Titre : Les conséquences des incivilités quotidiennes sur les policiers français et l’importance d’une nouvelle approche de management
Depuis la triste mort de Nahel M. et les émeutes qui en ont découlé, la police française fait l’objet de nombreuses critiques. La violence à laquelle ses services sont confrontés est souvent invoquée, surtout par la droite, pour expliquer, voire excuser, les comportements violents des forces de l’ordre. Cependant, nos recherches mettent en lumière les conséquences mesurables des incivilités quotidiennes sur la santé des policiers et leur sentiment d’appartenance à un collectif. Ces facteurs entraînent un désengagement moral fréquent vis-à-vis de leur métier, ce qui ne peut être ignoré par les autorités publiques.
La montée des incivilités à l’égard des représentants de l’autorité est un phénomène bien documenté. Les agressions contre les pompiers – qui sont a priori moins exposés à la vindicte populaire que les policiers – témoignent de l’ampleur de ce problème. Ces agressions ont explosé depuis 2018, ce qui a conduit à l’autorisation expérimentale de l’utilisation de caméras lors des interventions. Cependant, les violences quotidiennes de faible intensité telles que les insultes et les provocations sont généralement négligées par les institutions, alors que nos recherches démontrent les dommages psychologiques importants qu’elles causent en provoquant un épuisement émotionnel progressif chez les policiers.
Dans une profession majoritairement masculine, imprégnée de valeurs viriles, cet épuisement émotionnel suscite peu de demandes d’aide, mais nous démontrons qu’il entraîne des déviances, notamment une augmentation des addictions et des comportements à risque. La vie professionnelle en pâtit également, avec un suivi moins rigoureux des procédures, des mises en danger personnelles ainsi que la mise en danger de la vie d’autrui.
Parallèlement, nous constatons chez les policiers un renforcement de leur identité professionnelle. Celui-ci joue dans deux sens : d’une part, il favorise un esprit de corps bénéfique en termes de cohésion interne, de soutien mutuel et de résilience. D’autre part, le sentiment d’être perçu de manière négative par la population et d’être constamment en danger crée une distance entre les policiers, qui se perçoivent comme un groupe distinct et solidaire, et le reste de la société. Cette polarisation peut compromettre leur capacité à agir en lien avec les populations qu’ils sont censés protéger.

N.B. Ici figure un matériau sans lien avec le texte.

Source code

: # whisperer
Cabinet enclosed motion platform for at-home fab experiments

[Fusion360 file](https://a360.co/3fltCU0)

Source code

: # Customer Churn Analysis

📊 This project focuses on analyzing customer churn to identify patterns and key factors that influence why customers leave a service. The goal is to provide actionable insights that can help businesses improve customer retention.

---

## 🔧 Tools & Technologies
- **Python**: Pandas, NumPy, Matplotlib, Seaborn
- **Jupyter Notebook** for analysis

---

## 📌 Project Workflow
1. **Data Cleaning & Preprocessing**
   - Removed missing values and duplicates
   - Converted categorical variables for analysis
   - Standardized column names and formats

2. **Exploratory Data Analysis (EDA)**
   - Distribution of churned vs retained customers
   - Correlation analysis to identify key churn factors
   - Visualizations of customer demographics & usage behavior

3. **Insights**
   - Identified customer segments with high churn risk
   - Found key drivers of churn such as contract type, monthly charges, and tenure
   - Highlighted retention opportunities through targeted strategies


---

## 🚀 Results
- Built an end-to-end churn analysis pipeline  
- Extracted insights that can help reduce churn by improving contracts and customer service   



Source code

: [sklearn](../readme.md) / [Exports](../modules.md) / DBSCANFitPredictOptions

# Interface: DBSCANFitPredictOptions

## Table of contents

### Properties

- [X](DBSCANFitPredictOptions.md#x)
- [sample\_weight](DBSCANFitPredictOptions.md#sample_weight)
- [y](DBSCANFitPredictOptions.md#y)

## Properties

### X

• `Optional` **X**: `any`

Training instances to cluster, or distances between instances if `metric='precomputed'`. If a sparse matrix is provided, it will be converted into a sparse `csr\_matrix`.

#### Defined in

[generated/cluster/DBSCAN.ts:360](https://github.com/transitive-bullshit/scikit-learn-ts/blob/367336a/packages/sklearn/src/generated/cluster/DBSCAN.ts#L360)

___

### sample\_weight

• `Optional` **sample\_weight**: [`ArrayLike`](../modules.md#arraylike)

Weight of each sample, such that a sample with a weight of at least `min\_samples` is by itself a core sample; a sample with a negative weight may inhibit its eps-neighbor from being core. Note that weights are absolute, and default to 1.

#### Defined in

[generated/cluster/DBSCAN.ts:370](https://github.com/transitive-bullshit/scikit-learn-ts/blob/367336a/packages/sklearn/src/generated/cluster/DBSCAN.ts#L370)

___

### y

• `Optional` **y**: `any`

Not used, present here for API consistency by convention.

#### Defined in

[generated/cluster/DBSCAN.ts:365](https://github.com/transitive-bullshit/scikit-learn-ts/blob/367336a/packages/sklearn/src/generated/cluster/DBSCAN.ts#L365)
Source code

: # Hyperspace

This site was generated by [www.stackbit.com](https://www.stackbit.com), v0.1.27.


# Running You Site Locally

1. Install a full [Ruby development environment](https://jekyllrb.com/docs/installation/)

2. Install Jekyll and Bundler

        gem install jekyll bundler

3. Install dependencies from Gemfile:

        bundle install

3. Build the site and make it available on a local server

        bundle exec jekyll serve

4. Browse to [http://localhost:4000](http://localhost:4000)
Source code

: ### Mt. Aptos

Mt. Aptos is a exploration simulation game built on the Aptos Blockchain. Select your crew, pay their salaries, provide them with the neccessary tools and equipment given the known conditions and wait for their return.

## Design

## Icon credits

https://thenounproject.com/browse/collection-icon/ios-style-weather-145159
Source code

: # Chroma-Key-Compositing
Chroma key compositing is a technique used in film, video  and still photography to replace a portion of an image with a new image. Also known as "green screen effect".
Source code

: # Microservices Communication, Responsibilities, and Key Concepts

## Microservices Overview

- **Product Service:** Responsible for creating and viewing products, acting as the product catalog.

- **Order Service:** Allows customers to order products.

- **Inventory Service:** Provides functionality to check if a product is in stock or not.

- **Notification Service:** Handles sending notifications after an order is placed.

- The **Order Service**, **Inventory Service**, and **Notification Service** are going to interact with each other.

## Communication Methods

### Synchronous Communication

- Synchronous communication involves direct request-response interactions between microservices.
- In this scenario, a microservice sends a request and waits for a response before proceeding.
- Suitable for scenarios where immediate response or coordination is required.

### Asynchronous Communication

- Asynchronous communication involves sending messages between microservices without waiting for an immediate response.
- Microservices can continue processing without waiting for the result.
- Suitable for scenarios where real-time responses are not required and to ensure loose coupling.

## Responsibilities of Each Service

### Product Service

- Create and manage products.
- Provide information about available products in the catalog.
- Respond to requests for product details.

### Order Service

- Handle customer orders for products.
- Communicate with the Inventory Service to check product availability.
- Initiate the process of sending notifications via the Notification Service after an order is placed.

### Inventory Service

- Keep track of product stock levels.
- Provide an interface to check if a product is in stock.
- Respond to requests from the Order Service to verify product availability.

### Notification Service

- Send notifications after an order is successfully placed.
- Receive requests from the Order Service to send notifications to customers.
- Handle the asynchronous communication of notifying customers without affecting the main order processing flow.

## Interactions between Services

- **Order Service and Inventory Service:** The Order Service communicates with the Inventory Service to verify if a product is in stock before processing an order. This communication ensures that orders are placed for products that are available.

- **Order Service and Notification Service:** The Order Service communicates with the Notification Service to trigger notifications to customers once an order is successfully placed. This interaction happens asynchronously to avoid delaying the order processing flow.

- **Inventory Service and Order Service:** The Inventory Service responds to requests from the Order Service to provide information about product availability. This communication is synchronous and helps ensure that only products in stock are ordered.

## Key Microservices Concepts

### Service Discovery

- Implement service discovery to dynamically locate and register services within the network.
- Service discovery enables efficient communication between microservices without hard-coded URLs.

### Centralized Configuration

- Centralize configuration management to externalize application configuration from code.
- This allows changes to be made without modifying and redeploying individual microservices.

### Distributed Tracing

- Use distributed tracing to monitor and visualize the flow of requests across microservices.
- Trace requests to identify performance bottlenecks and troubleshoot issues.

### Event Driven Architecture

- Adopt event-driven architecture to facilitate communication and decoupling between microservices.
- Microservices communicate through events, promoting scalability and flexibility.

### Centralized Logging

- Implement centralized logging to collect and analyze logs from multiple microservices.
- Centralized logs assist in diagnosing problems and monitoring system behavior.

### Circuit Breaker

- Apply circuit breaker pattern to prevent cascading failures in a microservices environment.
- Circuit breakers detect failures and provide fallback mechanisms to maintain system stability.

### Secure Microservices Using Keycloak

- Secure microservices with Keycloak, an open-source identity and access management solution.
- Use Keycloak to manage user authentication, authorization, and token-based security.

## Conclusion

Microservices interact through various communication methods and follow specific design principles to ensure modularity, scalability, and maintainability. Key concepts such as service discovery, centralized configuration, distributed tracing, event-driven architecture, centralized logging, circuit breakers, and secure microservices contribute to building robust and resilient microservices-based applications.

Les dérapages et les comportements non éthiques qui résultent de ces tensions, bien qu’ils restent marginaux, ont un impact sur l’ensemble de l’organisation policière. En effet, les collègues témoins de ces déviances ressentent un sentiment de honte difficile à supporter, ce qui suscite chez bon nombre d’entre eux une prise de distance psychique pour se protéger. Ainsi, un policier peut justifier le recours à une force excessive en se référant à des normes professionnelles déformées, qu’il considère comme une réponse nécessaire à une menace perçue.
Pour prévenir ces dérives, nous estimons que le mode de management de la police doit être revu à plusieurs niveaux. Il est crucial de mettre en place des mesures de prévention des incivilités quotidiennes, d’offrir un soutien psychologique adéquat aux policiers et de porter une réflexion sur les normes professionnelles en vigueur. La formation continue des policiers et une meilleure communication interservices sont également des éléments essentiels pour améliorer la situation et favoriser une relation de confiance avec la population.
Mots-clés : Nahel M., émeutes, police française, incivilités, violence, santé des policiers, sentiment d’appartenance, désengagement moral, agressions, pompiers, caméras, épuisement émotionnel, déviances, addictions, comportements à risque, identité professionnelle, cohésion interne, soutien mutuel, résilience, polarisation, dérapages, comportements non éthiques, honte, force excessive, menace perçue, prévention, soutien psychologique, normes professionnelles, formation continue, communication interservices, relation de confiance.